3. Shareholder suits
The emissions scandal has cost a lot of money - not only to Volkswagen, but also investors. The VW share price collapsed immediately after the fraud became known in autumn 2015 - some preference shares lost almost half of their value. This is why investors like Deka, a subsidiary of the Sparkassen savings banks and a plaintiff in this case, are demanding compensation. The accusation is that VW informed the markets too late about the diesel scandal.
According to the law, news that could influence the value of a company must be published immediately. Volkswagen is accused of having failed to do exactly that.
VW issued a statement in its defence saying that the company had not been informed at a now infamous meeting - referred to in German as the "Schadenstisch" (literally, "damage roundtable") - with Winterkorn on 27 July, 2015 that it was a matter of a shutdown device that was not permitted under US law.
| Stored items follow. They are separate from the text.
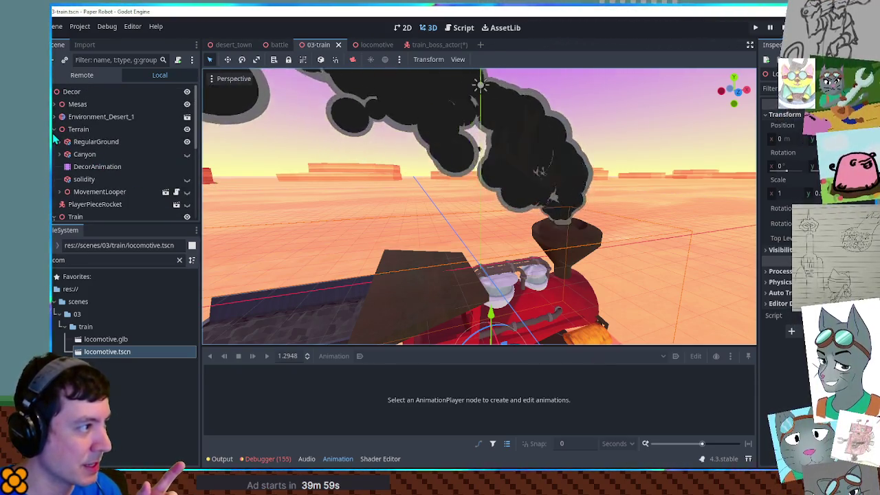
pyautogui.click(54, 130)
pyautogui.scroll(-2, 55, 136)
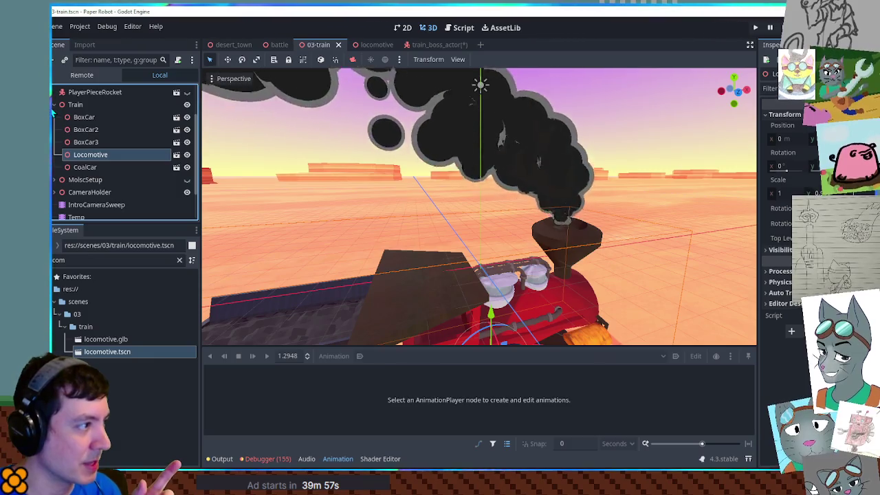
pyautogui.click(54, 105)
pyautogui.click(93, 187)
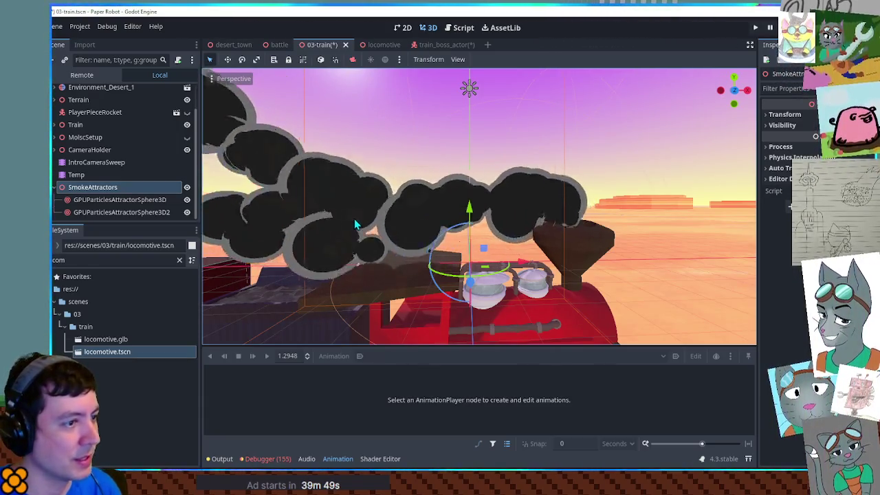
pyautogui.click(187, 187)
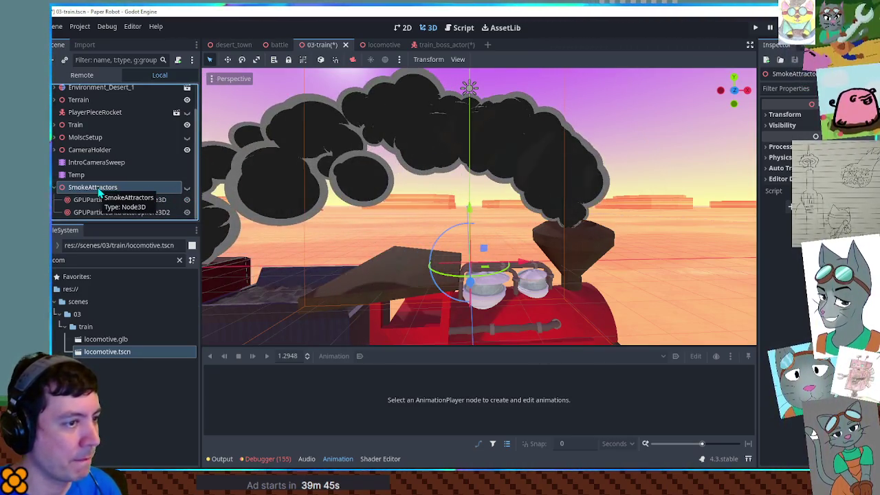
pyautogui.press('ctrl+z')
pyautogui.press('ctrl+z')
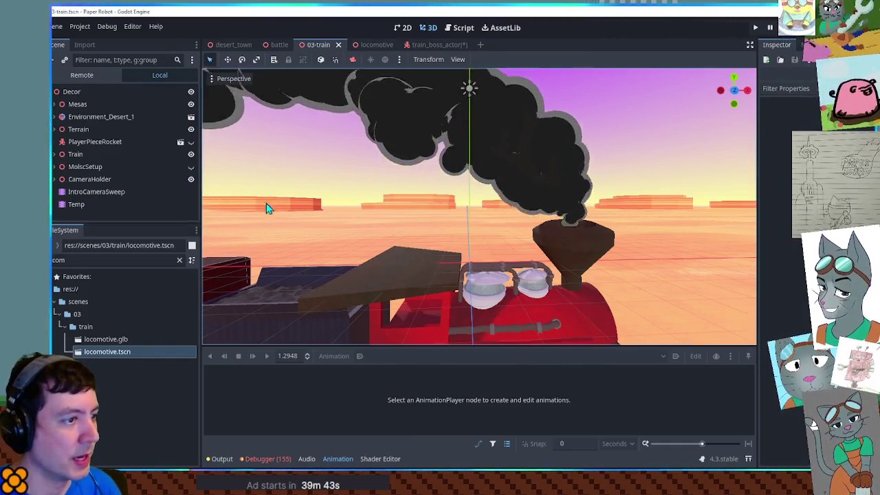
pyautogui.click(430, 45)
VW also stated that it had expected significantly lower financial risks as a result of the emissions scandal and had initially set aside only 300 million euros for this purpose.
A class action suit at the Braunschweig Higher Regional Court is now revolving around investors' claims for damages running into the billions.
In the United States, the SEC started a new legal case in mid-March. According to the allegations, VW collected more than 13 billion dollars with bonds on the US capital market during emissions manipulations under false pretences. Investors had been deceived, because they were not told that serious violations of US environmental laws were being committed at the time.